• **Problem statement**
In the entries that follow, find every line containing "CROSS" and copy it.

(Stored data entries)
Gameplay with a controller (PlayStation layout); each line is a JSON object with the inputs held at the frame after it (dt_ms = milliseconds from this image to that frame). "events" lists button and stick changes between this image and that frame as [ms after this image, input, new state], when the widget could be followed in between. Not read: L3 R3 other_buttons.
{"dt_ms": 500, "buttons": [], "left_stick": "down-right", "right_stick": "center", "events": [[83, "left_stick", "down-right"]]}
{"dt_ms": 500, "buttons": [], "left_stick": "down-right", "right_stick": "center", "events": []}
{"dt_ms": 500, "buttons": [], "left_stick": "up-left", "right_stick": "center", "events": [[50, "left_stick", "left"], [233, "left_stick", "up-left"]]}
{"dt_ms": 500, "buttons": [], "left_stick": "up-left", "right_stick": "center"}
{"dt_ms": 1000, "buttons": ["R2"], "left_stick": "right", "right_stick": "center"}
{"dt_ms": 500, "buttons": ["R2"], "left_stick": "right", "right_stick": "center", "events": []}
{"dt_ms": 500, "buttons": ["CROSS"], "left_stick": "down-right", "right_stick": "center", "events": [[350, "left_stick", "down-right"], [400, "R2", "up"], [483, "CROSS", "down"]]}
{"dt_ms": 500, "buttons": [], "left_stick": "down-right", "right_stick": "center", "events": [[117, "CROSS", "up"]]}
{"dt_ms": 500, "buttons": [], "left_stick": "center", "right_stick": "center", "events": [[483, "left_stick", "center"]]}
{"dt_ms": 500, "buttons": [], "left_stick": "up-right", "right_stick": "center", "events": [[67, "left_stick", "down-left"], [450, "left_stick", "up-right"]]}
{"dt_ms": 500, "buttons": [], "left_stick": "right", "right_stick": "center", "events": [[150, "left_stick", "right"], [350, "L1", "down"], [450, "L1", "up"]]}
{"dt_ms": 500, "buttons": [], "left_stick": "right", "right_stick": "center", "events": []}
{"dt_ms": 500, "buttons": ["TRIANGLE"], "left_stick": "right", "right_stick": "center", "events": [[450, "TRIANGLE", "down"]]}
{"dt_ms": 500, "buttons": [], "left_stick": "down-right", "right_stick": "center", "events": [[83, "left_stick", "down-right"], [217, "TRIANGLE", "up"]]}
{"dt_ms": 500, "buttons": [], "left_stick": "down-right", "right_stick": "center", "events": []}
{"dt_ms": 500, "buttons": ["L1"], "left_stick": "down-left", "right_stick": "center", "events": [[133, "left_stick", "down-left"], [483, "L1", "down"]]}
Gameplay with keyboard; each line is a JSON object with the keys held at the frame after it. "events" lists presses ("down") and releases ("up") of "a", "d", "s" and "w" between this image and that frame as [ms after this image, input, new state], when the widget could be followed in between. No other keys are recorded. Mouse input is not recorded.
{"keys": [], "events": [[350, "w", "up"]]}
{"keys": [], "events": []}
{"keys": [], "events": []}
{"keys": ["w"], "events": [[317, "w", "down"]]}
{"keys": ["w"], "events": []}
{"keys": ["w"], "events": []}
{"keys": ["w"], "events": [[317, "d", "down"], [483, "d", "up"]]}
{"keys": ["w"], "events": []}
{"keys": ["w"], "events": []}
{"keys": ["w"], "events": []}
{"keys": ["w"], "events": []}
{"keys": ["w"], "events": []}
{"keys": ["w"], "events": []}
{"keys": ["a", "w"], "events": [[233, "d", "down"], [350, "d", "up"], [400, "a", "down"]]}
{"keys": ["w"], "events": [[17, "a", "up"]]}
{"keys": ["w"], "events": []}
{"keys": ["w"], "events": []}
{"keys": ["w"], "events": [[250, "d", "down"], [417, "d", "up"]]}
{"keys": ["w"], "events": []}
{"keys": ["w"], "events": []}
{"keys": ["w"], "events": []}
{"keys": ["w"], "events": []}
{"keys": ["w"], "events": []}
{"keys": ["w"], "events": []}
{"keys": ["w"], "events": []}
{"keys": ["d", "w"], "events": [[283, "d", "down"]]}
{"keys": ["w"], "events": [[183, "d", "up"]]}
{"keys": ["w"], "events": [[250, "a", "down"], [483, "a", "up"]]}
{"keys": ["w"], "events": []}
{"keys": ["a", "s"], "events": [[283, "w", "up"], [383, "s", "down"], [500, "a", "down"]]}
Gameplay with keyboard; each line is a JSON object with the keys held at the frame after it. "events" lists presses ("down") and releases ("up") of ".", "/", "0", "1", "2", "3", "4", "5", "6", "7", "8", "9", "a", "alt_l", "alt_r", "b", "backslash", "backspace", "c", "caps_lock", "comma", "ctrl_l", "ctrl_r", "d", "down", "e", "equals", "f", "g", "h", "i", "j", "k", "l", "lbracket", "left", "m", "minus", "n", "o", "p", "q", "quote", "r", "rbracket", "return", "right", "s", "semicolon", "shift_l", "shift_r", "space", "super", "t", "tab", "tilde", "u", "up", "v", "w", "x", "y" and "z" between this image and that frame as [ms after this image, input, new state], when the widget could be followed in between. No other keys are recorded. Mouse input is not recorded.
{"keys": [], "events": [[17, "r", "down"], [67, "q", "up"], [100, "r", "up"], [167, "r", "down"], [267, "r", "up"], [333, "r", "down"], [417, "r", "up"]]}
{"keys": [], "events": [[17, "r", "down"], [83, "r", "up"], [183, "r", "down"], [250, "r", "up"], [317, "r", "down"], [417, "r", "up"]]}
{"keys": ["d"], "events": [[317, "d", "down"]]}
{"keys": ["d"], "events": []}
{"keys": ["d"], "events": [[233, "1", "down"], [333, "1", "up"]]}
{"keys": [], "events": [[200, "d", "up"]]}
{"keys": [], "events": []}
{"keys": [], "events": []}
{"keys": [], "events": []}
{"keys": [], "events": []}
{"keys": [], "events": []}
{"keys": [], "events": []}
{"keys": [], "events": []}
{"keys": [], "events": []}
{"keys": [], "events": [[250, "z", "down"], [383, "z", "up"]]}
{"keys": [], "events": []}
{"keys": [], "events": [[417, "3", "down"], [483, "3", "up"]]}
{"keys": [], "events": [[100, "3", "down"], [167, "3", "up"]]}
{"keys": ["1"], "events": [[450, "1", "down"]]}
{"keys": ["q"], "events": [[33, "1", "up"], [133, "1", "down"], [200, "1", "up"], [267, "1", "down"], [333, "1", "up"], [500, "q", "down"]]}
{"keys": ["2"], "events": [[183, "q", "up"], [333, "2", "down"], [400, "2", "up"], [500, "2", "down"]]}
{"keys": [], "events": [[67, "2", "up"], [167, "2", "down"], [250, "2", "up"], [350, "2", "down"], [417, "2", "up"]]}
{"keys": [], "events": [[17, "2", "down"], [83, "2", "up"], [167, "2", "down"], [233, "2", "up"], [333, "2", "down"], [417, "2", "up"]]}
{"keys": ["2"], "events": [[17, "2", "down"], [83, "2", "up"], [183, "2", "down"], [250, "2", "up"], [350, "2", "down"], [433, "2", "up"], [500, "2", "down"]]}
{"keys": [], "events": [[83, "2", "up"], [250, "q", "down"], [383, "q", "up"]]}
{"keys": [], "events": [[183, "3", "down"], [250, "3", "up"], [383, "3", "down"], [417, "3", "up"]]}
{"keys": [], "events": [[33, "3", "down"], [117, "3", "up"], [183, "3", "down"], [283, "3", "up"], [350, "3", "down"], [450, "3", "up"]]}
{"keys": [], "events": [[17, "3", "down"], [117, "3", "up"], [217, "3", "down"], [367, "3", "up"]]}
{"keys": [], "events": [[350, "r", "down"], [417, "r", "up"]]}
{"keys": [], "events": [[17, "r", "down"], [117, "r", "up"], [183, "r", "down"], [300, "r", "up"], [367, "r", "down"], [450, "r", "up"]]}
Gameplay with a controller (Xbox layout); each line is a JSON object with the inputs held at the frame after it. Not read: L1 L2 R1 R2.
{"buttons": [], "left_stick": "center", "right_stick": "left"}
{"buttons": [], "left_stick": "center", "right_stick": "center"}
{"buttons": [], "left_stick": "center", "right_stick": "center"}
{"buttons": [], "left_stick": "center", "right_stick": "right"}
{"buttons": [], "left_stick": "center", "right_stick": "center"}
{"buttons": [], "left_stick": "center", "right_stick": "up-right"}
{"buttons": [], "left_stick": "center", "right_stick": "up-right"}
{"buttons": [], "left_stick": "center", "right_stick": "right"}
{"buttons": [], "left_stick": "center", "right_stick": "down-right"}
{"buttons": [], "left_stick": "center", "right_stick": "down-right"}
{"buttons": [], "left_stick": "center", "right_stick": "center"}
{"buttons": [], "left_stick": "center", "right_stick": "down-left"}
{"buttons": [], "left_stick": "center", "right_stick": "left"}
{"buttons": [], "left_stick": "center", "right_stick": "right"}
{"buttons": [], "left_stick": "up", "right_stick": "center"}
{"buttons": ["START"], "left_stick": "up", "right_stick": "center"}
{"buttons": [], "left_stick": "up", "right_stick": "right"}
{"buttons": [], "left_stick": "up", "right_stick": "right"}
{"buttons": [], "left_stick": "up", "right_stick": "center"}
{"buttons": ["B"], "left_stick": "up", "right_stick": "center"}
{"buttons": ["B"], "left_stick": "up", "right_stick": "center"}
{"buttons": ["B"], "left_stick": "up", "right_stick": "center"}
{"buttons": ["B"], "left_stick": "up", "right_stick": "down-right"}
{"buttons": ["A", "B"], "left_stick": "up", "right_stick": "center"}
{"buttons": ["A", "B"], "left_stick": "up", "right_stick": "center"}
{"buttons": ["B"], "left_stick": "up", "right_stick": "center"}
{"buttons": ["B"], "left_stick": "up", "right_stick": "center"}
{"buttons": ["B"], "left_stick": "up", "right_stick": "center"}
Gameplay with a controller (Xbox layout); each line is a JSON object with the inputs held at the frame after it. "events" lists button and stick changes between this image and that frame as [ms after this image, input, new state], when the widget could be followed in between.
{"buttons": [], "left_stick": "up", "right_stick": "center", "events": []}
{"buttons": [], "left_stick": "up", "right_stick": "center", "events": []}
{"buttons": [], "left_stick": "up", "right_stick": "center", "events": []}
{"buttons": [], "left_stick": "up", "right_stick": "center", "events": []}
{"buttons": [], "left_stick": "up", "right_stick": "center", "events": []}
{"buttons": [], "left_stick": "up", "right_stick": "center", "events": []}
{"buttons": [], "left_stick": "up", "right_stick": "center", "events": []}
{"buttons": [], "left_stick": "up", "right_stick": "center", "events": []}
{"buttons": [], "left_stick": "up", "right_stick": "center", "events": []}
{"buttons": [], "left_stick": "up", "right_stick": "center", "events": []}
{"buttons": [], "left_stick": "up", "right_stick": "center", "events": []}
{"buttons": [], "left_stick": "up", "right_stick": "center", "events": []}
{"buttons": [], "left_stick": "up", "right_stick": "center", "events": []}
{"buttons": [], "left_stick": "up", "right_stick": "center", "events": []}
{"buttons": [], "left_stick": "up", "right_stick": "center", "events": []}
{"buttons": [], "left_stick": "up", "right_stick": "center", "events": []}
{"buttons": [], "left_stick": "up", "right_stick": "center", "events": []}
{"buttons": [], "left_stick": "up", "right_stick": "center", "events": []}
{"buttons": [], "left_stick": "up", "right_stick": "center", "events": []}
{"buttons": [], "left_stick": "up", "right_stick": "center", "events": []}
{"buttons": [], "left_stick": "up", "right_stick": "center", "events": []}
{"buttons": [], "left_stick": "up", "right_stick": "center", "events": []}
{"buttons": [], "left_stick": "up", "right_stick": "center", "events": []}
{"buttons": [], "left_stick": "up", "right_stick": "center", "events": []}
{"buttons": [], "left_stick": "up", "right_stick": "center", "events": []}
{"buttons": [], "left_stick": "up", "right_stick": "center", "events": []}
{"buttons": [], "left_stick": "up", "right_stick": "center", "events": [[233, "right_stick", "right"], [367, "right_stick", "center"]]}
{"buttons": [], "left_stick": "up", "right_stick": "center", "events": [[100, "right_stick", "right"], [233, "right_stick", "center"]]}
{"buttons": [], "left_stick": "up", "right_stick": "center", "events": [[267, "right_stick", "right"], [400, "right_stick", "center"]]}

• **Exercise solution**
{"dt_ms": 500, "buttons": ["CROSS"], "left_stick": "down-right", "right_stick": "center", "events": [[350, "left_stick", "down-right"], [400, "R2", "up"], [483, "CROSS", "down"]]}
{"dt_ms": 500, "buttons": [], "left_stick": "down-right", "right_stick": "center", "events": [[117, "CROSS", "up"]]}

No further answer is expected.